Reading passage Block Start

Lupus Nephritis: Glomerular Immune Complex Deposition

⭐ Anti-dsDNA antibodies are highly specific for SLE, and their titers often correlate with disease activity, especially lupus nephritis.

Clinical Presentation - Butterfly & Betrayal

Malar rash in systemic lupus erythematosus

SLE is a quintessential multi-system autoimmune disease, presenting with a constellation of symptoms. The presentation is notoriously variable, ranging from indolent to fulminant.

📌 Mnemonic: SOAP BRAIN MD

  • Serositis: Pleuritis or pericarditis.
  • Oral ulcers: Typically painless.
  • Arthritis: Non-erosive, involving ≥2 peripheral joints.
  • Photosensitivity: Skin rash as an unusual reaction to sunlight.
  • Blood disorders: Hemolytic anemia, leukopenia, lymphopenia, or thrombocytopenia.

Reading passage Block End
Dataset excerpts Block Start

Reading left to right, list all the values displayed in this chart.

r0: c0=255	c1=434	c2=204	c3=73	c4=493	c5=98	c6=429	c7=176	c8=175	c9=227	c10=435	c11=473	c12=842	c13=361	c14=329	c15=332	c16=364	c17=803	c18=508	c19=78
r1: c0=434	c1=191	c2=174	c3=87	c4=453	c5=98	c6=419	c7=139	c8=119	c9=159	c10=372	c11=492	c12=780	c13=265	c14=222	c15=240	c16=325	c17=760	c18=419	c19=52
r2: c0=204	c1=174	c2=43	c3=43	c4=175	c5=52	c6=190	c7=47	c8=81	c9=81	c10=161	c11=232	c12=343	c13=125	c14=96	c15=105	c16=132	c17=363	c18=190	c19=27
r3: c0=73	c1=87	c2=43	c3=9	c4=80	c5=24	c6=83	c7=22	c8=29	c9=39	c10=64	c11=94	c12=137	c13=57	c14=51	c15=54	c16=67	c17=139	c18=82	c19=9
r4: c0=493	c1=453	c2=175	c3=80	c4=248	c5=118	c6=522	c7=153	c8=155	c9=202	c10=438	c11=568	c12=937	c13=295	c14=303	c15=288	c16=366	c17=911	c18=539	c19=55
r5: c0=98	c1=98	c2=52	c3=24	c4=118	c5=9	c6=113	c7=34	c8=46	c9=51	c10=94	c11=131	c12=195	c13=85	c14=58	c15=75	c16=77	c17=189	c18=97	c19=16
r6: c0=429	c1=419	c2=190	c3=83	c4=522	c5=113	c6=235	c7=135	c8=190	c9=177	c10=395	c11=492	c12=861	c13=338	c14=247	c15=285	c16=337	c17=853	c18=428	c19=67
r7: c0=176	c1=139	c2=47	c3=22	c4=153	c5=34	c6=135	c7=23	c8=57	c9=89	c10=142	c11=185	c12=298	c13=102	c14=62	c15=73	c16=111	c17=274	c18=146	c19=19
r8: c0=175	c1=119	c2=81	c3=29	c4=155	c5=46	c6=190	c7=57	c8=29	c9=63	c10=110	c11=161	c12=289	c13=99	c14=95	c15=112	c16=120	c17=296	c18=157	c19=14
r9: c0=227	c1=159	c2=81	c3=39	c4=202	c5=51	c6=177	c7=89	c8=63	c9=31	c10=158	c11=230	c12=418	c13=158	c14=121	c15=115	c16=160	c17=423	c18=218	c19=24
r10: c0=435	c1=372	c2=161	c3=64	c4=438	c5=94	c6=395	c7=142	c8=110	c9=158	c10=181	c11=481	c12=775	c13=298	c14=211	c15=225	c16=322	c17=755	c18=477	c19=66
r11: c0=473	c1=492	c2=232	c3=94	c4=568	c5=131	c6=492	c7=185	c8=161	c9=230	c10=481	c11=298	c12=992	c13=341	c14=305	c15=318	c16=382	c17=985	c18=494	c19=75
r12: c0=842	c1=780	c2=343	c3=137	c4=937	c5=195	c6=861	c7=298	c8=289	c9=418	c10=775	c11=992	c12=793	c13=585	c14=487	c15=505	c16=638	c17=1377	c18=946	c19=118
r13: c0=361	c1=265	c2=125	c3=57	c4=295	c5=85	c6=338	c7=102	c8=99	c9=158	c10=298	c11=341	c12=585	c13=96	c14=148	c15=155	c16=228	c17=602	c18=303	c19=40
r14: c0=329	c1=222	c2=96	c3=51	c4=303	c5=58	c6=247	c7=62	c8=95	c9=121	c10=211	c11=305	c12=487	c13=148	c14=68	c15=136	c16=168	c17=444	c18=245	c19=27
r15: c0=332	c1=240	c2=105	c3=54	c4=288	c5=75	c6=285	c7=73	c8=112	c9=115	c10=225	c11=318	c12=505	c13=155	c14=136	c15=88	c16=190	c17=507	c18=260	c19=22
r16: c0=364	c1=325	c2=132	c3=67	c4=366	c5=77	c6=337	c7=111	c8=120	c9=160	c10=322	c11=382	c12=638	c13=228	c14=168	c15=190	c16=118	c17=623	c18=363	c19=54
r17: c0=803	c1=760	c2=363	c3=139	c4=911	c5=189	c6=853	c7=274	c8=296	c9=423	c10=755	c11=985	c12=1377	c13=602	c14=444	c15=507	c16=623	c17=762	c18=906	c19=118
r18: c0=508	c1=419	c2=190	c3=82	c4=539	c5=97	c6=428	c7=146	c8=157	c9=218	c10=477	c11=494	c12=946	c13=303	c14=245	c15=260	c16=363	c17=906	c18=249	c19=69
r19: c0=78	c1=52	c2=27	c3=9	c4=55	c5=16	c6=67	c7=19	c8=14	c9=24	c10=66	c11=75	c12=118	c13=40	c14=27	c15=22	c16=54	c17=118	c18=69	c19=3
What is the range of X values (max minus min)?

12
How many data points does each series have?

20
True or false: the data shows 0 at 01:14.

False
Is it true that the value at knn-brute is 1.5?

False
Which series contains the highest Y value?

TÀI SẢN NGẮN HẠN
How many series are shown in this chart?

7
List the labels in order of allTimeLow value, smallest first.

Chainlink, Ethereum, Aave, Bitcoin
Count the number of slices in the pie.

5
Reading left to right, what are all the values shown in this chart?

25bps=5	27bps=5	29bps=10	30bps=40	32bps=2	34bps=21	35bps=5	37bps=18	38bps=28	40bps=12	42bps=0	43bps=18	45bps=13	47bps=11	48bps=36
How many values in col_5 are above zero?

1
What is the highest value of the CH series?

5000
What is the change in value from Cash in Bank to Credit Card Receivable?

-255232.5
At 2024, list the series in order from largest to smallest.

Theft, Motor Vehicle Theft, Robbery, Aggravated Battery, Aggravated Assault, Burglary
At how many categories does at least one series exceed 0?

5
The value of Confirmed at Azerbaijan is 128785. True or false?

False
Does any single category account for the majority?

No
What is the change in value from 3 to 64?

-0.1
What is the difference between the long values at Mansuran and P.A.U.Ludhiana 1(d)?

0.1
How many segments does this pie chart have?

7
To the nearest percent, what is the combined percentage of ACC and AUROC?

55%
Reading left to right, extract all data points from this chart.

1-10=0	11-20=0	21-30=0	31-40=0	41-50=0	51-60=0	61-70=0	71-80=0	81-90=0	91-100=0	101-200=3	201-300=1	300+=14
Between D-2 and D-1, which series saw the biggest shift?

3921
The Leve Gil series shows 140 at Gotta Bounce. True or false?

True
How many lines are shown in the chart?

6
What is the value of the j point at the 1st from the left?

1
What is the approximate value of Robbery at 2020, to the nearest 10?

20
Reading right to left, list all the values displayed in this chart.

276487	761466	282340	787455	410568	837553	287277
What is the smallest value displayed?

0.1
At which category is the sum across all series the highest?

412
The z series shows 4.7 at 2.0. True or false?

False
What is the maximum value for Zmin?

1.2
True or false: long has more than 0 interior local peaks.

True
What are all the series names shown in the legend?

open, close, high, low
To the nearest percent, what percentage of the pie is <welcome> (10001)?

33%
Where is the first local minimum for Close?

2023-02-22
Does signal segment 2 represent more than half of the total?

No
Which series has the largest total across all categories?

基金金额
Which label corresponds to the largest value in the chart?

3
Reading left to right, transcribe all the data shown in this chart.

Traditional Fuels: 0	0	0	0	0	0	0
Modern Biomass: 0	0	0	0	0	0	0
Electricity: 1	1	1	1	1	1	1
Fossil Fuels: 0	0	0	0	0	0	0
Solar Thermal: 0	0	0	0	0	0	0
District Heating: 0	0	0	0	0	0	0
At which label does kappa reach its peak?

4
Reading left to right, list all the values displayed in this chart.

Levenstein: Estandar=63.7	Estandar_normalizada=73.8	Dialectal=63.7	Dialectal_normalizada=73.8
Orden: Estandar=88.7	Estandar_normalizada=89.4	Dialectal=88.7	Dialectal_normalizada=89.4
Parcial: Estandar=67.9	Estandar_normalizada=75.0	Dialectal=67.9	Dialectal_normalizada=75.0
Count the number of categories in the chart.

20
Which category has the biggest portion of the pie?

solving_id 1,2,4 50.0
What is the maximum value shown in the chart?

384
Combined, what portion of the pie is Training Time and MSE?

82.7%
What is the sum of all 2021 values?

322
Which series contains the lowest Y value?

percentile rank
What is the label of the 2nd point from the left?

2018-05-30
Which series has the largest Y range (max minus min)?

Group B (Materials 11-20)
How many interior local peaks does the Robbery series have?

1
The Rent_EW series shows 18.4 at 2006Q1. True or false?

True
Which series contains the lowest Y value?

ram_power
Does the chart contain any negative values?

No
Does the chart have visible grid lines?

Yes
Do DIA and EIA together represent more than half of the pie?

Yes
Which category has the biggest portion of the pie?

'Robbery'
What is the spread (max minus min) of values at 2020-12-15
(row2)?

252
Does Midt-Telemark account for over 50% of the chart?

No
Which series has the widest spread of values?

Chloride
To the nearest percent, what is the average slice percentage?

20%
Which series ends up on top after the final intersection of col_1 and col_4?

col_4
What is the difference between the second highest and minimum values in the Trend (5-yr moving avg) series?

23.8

Dataset excerpts Block End

**What this task involves:**
Output the lupus passage word for word, beginning at the words that have "SLE is a quintessential" and stopping after "involving ≥2 peripheral joints.".

**Response to the exercise:**
SLE is a quintessential multi-system autoimmune disease, presenting with a constellation of symptoms. The presentation is notoriously variable, ranging from indolent to fulminant.

📌 Mnemonic: SOAP BRAIN MD

  • Serositis: Pleuritis or pericarditis.
  • Oral ulcers: Typically painless.
  • Arthritis: Non-erosive, involving ≥2 peripheral joints.